Les milieux naturels comme le fleuve Saint-Laurent représentent une très grande richesse. Si celle-ci peut facilement être évaluée par les recettes de certaines activités commerciales, comme le tourisme ou le transport, il est plus difficile d’évaluer la valeur liée à la protection environnementale. L’étudiante en gestion des ressources maritimes Roxane Boquet vient de déposer les résultats de ses recherches qui chiffrent cette valeur non marchande à plus de 25 millions de dollars par année, uniquement pour la zone du Parc marin Saguenay-Saint-Laurent.

Dans le cadre de sa Stratégie maritime, le gouvernement du Québec s’est engagé en juin 2015 à protéger 10 % de la superficie de l’estuaire et du golfe du Saint-Laurent d’ici 2020 par le biais de projets d’aires marines protégées, comme celle du Parc marin Saguenay-Saint-Laurent, la seule zone maritime officiellement protégée au Québec. Toutefois, la valeur de la protection des ressources naturelles est difficile à comparer d’un point de vue financier avec la valeur des projets de développement économique, où les évaluations sont chiffrées en dollars. 

Roxane Boquet a déposé en décembre 2015 son mémoire de recherche de maîtrise portant sur l’estimation des valeurs non marchandes du Parc marin du Saguenay–Saint-Laurent. L’analyse a été réalisée avec la collaboration de plus de 25 experts du milieu marin du Québec et du Canada. « Nous avons d’abord répertorié l’éventail des « services » non marchands que le Saint-Laurent procure : régulation du climat, séquestration du carbone atmosphérique dans les océans, beauté du paysage, observation des oiseaux, etc. Puis, en comparant avec plusieurs études d’évaluation environnementale réalisées antérieurement dans d’autres régions du globe, nous avons pu établir une valeur annuelle en dollars par hectare pour chaque service. Ce montant représente concrètement le prix que l’on est prêt à payer pour protéger les ressources », explique-t-elle.

Pour toute la zone du Parc marin Saguenay-Saint-Laurent, qui s’étend sur 1245 km2 du village des Escoumins à celui de St-Fidèle dans Charlevoix et jusqu’à Sainte-Rose-du-Nord dans le fjord du Saguenay, les résultats conduisent à une valeur non marchande considérable, estimée environ de 27 à 32 millions de dollars par année. « Certains éléments ont été déterminés comme les plus sensibles par le panel d’experts, comme la protection de certaines espèces de poissons et de crustacés en importante baisse ou encore la protection de la biodiversité, comme les pouponnières à bélugas. Les aspects de la régulation du climat et des opportunités touristiques figurent aussi parmi ceux ayant la plus grande valeur non marchande. En revanche, la beauté du paysage serait moins déterminant », précise Mme Boquet. 
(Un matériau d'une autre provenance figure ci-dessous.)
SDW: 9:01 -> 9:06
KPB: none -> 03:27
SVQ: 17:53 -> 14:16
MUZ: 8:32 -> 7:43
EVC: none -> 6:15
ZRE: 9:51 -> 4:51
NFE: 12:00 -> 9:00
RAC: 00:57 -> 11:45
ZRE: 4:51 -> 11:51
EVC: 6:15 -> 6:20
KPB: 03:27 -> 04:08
« Dans le cadre de projets de développement économique, comme celui du terminal méthanier sur le site du port de Gros-Cacouna, les décisions des parties prenantes se fondent essentiellement sur la comparaison de valeurs différentes. Ainsi, cette approche a été développée afin de donner une valeur en dollars à la protection de l’environnement, et de l’intégrer alors dans la prise de décisions », souligne-t-elle. Soulignons que Mme Boquet a fait sa maîtrise sous la direction du professeur Claude Rioux, directeur du comité de programmes d'études avancées en gestion des ressources maritimes.

Avant sa maîtrise en gestion des ressources maritimes, Roxane Boquet s’est d’abord inscrite au diplôme d'études supérieures spécialisées (DESS) en gestion des ressources maritimes. Au terme du DESS, elle a réalisé un stage auprès de l’organisme Stratégie Saint-Laurent, qui regroupe les comités de zones d'intervention prioritaire (ZIP) du Québec. « J’ai eu le mandat de documenter la perception des riverains du fleuve face aux projets d’implantation de futures aires marines protégées au Québec, mais aussi les mesures de gestion qui en favoriseraient une plus grande acceptabilité sociale. Ce stage a pavé la voie de mon parcours en recherche », conclut-elle.